School has started back full swing in our home, and I’m not going to lie – It’s blissfully glorious to have a few solid hours of uninterrupted quiet time around here. No one begging for a snack, tattling about all the wrongs done by a wayward sibling, or shooting Nerf darts above my head (or at my head) 452 times a day.
Blissful.
There’s always a small part of me that misses the children when they head back to school. Life is much more hectic when they’re here, yes. But it’s also more fun. And so, for a few brief moments each day, I miss the bustle and the hustle, and even the Nerf darts.
Then I laugh, grab an iced tea and open a good book.
The arguing and bickering are the one thing I do not miss for a single second. Toward the end of summertime, when the beauty of all that togetherness has worn off, it seems that my children cannot walk through the same room without finding some way to tear each other apart. They’re like little chickens pecking one another to death, and I am the mother hen in the corner ready to fly off the handle at any given moment.
There are a few tried and true methods that I’ve found to combat the arguments that leave me feeling weary with annoyance and exasperation…and sometimes curled up in a fetal position in the corner of my closet.
First, separation. Sometimes everyone just needs to return to their corners to regroup. Ten minutes in a bedroom with closed doors does wonders for bickering children…and exasperated mothers. Some days, ten minutes is all it will take. Other days, ten minutes could turn into an hour.
The second method I’ve found to help curb bickering is actually heading it off altogether. We’ve all been there, sitting at the kitchen table with our coffee when a child stumbles out of the room all scowled and grumbly. From that very first curt greeting, you can tell that you’re in for a long day. These are the times when I’ve found it’s best to make them laugh.

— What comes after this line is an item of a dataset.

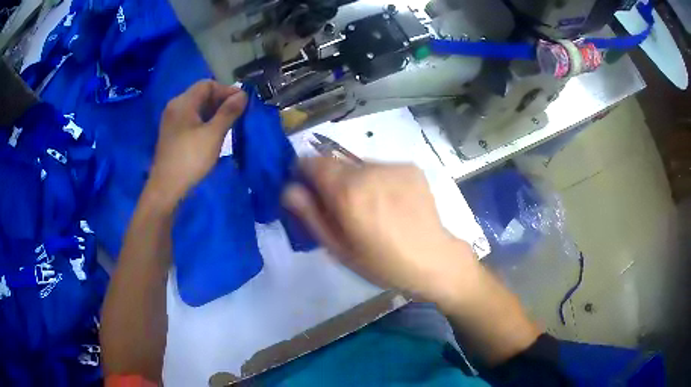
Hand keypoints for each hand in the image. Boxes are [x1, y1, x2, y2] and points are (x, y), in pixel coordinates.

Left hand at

My children are still young enough that they find me more funny than annoying. This method will probably have to be tweaked in a few years when teenage attitude incites eye rolls over giggles. Even still, my eleven year old is in that interesting phase between grown up and little kid. He’s the boy-man who has already mastered the art of the eye roll – he just forgets to utilize it.
You want to make a grumbly preteen boy laugh? Walk past him and very quietly whisper “poop,” or any other potty word you can think of. Even the hardest of boy hearts cannot resist a good potty word.
A little well-placed sarcasm (the funny kind, not the mean kind) can go a long way to breaking a mood. As the children sit stewing at the table, turn on the blender and fill the kitchen with the most awful, loud, grinding sound imaginable. And when it goes off, turn to them with wide eyes and ask, “Did you guys hear that?”
Sounds ridiculous, right? Not to an eight year old. She will snicker every. single. time.
A little tickle under the chin, or a silly dance as you walk by the table can do a lot to soften a mood, and a laughing kid is less likely to stick her tongue out at her brother. It’s not fool-proof, but it works more than it doesn’t, and those are odds I can live with.
My husband and I love to laugh, and we work hard to keep laughter central in our family. From silly practical jokes to lip synching KidzBop songs, we are willing to make fools of ourselves if it means we get to hear that delightful sound bubbling over from happy hearts.
And when they become teenagers, we will continue to work hard to keep laughter in the house. If anything, they will be laughing at us then, which is fine, too. I can take it. It beats arguing and eye rolls any day of the week.